--- START ---
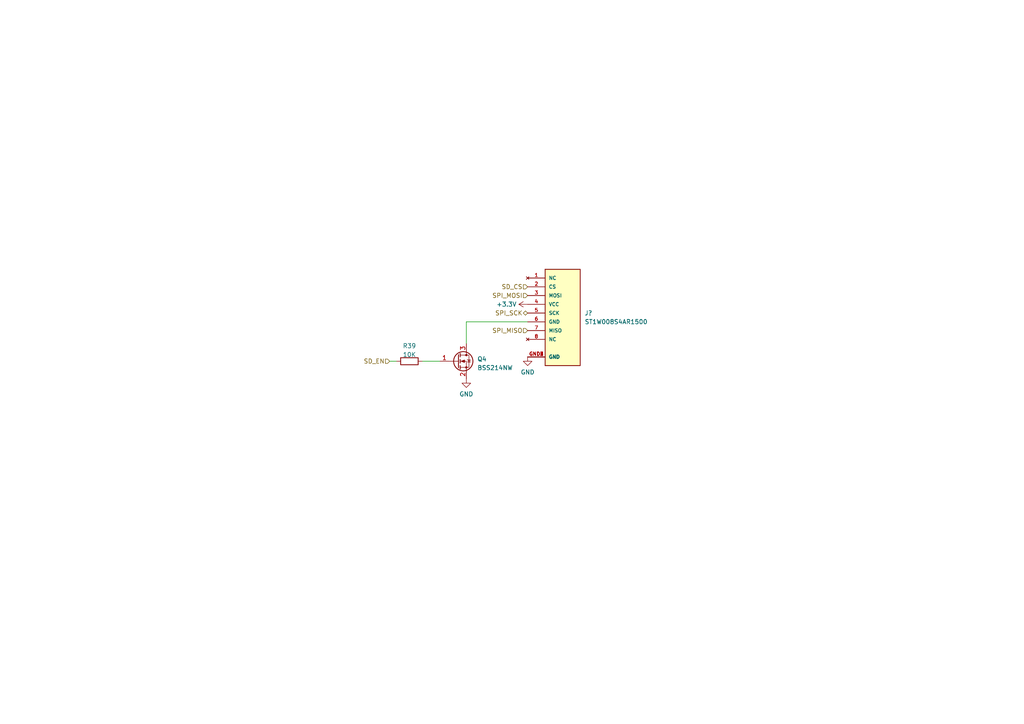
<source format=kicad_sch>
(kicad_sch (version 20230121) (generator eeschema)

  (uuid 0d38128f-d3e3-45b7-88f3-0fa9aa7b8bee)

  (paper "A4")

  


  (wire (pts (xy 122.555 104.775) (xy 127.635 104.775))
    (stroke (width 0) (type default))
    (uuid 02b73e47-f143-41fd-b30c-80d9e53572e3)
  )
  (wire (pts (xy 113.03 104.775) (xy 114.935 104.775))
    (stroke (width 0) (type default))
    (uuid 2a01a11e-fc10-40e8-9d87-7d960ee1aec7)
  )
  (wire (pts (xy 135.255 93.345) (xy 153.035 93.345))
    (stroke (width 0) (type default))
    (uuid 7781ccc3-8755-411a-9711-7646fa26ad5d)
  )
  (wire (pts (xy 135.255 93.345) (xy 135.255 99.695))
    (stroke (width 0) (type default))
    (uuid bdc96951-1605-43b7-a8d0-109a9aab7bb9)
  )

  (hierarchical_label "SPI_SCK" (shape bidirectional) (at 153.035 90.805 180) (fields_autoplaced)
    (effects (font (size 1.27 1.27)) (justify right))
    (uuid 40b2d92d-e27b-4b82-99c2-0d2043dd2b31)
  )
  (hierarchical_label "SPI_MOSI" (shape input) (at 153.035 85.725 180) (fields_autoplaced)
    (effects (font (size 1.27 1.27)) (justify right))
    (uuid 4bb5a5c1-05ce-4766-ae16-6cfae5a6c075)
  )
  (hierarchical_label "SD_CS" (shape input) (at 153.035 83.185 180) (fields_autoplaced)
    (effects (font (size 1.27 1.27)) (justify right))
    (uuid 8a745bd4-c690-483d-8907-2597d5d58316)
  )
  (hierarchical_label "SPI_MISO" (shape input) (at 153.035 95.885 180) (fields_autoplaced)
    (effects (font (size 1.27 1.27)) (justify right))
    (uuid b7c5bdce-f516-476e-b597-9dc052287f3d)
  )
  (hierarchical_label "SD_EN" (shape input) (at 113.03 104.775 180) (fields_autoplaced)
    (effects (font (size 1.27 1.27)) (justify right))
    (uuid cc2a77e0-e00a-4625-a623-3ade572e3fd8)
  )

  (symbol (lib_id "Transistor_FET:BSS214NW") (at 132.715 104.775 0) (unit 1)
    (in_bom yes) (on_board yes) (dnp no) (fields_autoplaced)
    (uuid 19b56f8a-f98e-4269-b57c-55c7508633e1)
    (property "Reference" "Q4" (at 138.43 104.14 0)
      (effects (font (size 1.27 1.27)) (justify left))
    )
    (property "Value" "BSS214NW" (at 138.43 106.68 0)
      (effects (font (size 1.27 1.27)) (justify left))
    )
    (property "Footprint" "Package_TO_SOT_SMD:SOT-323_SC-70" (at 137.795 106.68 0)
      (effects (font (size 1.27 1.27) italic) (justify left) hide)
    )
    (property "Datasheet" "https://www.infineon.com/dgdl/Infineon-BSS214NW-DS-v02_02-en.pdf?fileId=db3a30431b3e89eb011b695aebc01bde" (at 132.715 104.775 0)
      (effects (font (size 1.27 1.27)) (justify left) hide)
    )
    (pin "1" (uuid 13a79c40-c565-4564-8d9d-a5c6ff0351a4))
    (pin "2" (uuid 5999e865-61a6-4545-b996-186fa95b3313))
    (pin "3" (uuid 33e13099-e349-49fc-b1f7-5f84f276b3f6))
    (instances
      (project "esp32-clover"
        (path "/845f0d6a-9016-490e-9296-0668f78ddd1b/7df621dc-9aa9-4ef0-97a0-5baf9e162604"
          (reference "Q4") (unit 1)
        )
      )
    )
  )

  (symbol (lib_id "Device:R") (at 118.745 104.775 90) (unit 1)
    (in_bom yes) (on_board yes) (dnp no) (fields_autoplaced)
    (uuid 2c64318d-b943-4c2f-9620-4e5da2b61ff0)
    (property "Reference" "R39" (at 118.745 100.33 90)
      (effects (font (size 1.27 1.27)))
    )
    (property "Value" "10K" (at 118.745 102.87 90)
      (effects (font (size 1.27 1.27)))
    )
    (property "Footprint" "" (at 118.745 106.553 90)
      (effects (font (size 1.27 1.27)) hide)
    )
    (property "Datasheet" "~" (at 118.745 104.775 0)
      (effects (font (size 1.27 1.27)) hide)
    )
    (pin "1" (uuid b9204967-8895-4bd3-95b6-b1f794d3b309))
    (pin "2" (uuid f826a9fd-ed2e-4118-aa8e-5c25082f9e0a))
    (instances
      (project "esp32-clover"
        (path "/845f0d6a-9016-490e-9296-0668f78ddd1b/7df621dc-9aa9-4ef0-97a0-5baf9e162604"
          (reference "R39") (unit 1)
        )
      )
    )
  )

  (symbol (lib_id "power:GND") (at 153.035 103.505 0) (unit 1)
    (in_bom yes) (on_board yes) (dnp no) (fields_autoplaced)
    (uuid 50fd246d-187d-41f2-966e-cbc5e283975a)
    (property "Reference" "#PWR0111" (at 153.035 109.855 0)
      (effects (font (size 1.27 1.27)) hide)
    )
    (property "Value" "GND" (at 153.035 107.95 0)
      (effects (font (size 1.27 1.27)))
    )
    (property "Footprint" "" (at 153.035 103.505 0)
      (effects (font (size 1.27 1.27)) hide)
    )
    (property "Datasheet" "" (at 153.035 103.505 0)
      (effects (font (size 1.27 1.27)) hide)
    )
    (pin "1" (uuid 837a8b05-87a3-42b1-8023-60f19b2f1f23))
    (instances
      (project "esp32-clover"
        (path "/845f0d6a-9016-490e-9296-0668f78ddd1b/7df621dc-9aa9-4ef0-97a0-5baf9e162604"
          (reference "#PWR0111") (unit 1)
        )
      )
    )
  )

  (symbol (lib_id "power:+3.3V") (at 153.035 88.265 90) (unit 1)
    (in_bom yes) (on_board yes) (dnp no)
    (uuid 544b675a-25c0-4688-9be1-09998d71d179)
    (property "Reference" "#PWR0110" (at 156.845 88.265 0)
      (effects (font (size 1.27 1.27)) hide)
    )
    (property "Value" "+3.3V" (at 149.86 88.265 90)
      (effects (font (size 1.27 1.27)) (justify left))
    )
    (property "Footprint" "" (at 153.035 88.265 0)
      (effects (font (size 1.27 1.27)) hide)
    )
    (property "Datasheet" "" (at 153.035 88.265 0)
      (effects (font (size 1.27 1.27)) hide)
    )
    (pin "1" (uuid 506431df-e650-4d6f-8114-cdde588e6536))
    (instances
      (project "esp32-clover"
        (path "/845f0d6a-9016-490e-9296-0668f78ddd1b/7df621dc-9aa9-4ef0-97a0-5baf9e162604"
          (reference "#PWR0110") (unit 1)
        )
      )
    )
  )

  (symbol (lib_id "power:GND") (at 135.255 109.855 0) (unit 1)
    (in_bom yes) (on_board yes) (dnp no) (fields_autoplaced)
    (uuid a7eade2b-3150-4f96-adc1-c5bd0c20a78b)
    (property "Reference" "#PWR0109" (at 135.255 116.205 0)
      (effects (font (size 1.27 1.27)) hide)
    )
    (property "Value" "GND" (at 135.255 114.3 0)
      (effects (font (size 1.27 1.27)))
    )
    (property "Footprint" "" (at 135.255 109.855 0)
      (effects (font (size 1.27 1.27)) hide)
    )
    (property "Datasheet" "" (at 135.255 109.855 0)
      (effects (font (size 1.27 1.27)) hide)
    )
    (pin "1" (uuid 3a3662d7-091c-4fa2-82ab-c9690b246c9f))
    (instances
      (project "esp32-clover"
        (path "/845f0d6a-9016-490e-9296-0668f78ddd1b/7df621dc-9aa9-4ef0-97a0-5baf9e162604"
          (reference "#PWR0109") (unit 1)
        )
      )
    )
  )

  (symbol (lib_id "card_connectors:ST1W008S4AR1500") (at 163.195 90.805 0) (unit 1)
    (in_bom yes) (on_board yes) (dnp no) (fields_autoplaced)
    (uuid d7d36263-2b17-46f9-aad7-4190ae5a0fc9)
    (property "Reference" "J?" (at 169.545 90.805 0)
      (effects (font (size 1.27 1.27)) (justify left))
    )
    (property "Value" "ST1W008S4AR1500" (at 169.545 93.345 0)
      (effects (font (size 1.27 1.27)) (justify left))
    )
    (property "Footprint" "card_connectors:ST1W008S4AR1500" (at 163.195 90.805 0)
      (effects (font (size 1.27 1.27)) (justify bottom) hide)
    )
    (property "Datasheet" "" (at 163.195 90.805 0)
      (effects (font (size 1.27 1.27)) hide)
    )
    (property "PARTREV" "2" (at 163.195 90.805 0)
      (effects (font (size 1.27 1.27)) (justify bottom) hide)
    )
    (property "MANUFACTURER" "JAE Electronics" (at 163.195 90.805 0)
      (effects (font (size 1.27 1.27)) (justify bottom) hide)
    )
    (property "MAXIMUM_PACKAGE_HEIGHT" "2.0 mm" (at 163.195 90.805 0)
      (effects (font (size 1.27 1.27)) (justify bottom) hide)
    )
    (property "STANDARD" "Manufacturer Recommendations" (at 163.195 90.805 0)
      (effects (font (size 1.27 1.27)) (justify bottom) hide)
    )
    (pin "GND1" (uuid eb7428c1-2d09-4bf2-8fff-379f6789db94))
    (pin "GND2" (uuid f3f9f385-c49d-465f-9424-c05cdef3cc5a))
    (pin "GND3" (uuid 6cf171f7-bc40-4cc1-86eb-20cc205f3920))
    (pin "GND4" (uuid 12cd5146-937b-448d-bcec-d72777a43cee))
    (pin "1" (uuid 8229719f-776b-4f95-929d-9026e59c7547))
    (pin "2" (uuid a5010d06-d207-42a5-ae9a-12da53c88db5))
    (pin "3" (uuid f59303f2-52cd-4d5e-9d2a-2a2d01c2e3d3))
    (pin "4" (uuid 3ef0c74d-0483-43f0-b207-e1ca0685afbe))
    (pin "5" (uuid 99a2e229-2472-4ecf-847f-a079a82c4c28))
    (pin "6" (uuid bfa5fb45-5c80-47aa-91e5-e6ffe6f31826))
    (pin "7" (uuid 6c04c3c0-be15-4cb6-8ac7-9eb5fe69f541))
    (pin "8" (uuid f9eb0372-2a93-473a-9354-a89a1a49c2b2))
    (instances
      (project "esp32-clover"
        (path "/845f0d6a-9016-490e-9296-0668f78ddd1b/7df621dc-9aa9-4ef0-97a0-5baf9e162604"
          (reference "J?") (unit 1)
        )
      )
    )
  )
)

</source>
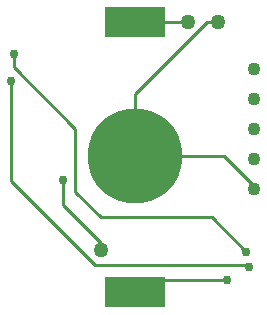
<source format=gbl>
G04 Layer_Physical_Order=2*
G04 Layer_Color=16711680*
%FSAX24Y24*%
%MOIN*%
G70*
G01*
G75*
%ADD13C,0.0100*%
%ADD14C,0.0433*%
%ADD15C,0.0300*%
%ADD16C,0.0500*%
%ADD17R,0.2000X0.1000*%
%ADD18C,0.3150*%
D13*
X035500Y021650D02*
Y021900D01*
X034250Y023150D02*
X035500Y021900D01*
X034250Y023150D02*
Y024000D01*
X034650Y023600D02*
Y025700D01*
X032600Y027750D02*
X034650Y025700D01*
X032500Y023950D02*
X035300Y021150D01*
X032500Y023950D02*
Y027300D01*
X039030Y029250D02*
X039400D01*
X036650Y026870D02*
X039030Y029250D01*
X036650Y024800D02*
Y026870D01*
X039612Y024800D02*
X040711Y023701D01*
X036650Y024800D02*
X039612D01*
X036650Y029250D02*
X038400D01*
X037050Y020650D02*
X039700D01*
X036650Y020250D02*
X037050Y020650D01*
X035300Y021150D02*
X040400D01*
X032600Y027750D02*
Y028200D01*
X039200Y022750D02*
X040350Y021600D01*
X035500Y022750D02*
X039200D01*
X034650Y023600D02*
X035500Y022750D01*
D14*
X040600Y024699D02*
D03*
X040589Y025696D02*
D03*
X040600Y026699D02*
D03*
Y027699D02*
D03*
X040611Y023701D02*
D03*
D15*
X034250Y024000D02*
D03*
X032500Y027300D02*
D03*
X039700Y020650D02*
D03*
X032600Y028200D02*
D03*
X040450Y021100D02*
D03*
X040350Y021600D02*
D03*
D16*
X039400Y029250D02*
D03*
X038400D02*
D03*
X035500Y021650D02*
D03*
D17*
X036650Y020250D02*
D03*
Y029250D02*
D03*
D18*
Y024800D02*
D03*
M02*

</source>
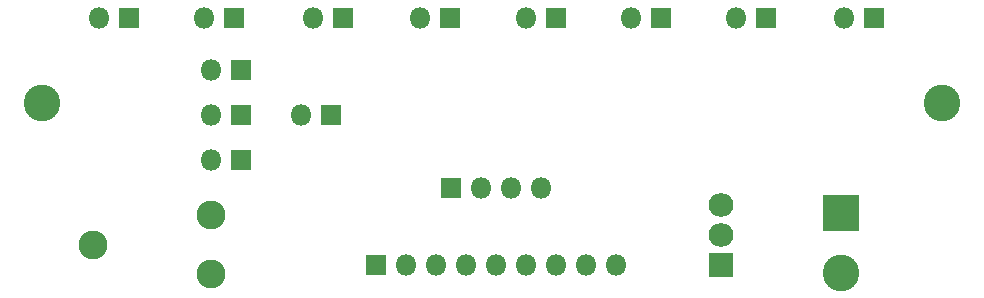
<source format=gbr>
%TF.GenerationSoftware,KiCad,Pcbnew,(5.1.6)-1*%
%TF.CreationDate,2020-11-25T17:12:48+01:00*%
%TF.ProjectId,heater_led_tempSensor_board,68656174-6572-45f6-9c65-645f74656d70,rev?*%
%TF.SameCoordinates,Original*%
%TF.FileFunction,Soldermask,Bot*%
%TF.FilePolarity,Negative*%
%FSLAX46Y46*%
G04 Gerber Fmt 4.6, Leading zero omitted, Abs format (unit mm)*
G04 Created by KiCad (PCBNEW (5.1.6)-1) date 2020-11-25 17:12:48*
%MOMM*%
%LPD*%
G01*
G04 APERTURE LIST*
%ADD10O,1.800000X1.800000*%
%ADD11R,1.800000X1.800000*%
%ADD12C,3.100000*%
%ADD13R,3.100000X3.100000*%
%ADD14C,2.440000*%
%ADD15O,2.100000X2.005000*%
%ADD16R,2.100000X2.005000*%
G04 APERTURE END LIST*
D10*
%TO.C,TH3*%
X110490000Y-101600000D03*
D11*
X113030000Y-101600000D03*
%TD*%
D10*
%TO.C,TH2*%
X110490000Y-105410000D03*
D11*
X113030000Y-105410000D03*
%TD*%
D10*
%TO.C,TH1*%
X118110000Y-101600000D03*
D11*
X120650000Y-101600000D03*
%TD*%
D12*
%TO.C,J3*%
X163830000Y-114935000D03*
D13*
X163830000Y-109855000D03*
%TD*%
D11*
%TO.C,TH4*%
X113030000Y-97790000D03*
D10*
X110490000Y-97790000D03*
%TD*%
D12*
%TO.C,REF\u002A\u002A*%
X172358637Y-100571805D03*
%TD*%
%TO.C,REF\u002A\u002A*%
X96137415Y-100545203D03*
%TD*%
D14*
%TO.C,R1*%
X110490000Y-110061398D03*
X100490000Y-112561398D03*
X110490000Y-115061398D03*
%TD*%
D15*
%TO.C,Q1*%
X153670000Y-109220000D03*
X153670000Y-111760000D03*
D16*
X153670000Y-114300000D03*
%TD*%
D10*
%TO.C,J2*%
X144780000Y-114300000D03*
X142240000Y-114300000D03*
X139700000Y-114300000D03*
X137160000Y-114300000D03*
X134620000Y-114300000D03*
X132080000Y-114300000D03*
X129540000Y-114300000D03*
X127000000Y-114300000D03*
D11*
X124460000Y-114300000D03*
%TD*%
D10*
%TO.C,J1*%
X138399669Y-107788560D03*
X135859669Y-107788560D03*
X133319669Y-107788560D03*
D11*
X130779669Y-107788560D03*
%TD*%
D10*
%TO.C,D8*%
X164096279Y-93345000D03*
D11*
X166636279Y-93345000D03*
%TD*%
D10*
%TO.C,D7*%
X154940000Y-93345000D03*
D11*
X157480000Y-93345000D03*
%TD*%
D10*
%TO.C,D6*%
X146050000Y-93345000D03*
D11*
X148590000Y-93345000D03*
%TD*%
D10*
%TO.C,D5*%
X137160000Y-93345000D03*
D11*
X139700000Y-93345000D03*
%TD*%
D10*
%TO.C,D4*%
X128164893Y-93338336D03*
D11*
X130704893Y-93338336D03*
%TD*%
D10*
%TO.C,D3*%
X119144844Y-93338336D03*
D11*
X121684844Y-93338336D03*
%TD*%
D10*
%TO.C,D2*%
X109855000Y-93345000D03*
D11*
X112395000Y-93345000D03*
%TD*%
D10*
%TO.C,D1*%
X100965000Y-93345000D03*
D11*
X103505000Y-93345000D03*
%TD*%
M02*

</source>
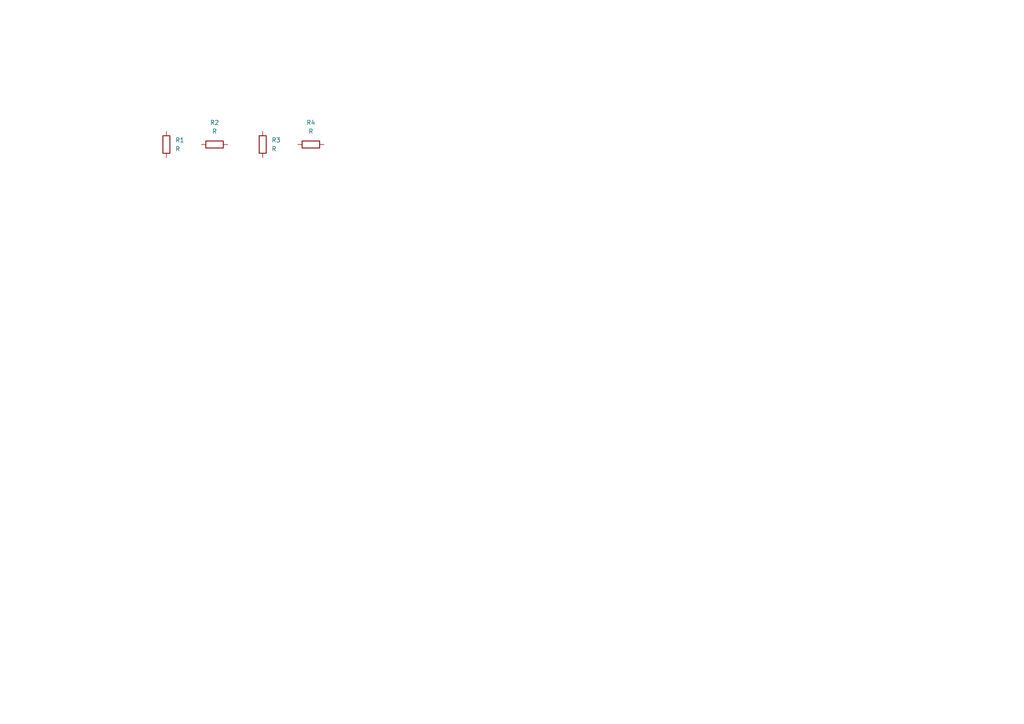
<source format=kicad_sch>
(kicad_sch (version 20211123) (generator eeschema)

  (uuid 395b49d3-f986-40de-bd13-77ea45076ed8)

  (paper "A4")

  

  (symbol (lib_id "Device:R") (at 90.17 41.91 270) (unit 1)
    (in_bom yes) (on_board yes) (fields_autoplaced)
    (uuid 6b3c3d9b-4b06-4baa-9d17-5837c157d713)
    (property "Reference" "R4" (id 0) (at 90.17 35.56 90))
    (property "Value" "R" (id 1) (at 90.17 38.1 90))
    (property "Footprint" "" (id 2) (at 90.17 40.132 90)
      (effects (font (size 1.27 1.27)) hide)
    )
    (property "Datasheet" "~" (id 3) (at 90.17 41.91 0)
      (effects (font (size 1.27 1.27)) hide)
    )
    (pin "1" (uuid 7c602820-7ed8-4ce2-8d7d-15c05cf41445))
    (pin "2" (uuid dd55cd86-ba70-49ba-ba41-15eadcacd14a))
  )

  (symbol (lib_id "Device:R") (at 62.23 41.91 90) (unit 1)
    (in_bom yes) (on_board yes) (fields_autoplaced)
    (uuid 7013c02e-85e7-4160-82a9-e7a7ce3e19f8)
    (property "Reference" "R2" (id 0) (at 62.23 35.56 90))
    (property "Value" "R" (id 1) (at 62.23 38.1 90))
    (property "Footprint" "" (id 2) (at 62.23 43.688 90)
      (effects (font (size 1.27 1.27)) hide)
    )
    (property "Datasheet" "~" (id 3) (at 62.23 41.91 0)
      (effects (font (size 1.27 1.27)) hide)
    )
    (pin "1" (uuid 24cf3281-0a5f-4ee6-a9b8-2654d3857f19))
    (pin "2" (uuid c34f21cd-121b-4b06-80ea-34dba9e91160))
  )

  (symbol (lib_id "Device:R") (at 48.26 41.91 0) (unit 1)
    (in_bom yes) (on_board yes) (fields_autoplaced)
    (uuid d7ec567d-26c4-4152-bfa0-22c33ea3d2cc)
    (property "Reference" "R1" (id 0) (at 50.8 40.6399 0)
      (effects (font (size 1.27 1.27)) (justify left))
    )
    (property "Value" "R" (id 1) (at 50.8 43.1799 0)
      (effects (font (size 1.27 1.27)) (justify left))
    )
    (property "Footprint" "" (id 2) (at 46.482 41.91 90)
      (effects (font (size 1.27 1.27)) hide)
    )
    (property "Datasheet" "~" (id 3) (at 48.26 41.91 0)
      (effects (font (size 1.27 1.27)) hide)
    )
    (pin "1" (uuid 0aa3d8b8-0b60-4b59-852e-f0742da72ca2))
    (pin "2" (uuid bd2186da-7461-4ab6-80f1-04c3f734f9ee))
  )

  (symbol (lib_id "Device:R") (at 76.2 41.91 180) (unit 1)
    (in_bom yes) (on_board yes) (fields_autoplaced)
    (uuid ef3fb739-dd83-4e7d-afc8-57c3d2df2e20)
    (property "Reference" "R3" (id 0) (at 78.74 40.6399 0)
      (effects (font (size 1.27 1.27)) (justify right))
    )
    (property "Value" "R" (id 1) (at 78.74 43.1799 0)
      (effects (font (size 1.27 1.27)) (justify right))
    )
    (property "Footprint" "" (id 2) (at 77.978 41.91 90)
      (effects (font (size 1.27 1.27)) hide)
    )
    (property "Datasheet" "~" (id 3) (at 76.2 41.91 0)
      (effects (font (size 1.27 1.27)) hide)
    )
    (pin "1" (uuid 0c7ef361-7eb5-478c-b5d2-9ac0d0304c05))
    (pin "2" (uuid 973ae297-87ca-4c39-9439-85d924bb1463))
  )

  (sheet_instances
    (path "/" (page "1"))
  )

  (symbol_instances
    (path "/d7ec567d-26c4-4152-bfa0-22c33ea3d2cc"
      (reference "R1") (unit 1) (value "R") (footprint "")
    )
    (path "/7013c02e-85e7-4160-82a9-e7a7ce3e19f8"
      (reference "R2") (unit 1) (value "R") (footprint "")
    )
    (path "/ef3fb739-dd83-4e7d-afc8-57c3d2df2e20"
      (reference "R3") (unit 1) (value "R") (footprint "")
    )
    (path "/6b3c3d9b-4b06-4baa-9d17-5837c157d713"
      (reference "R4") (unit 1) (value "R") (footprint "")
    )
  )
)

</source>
--- END ---
EXERCISE:
Each line from the first line of the records through the line containing "(wire (pts (xy 113.03" must be reproduced exactly, with both ends included and all pictures omitted; nothing else belongs in the answer.

RESPONSE BOX:
<source format=kicad_sch>
(kicad_sch (version 20230121) (generator eeschema)

  (uuid 0d38128f-d3e3-45b7-88f3-0fa9aa7b8bee)

  (paper "A4")

  


  (wire (pts (xy 122.555 104.775) (xy 127.635 104.775))
    (stroke (width 0) (type default))
    (uuid 02b73e47-f143-41fd-b30c-80d9e53572e3)
  )
  (wire (pts (xy 113.03 104.775) (xy 114.935 104.775))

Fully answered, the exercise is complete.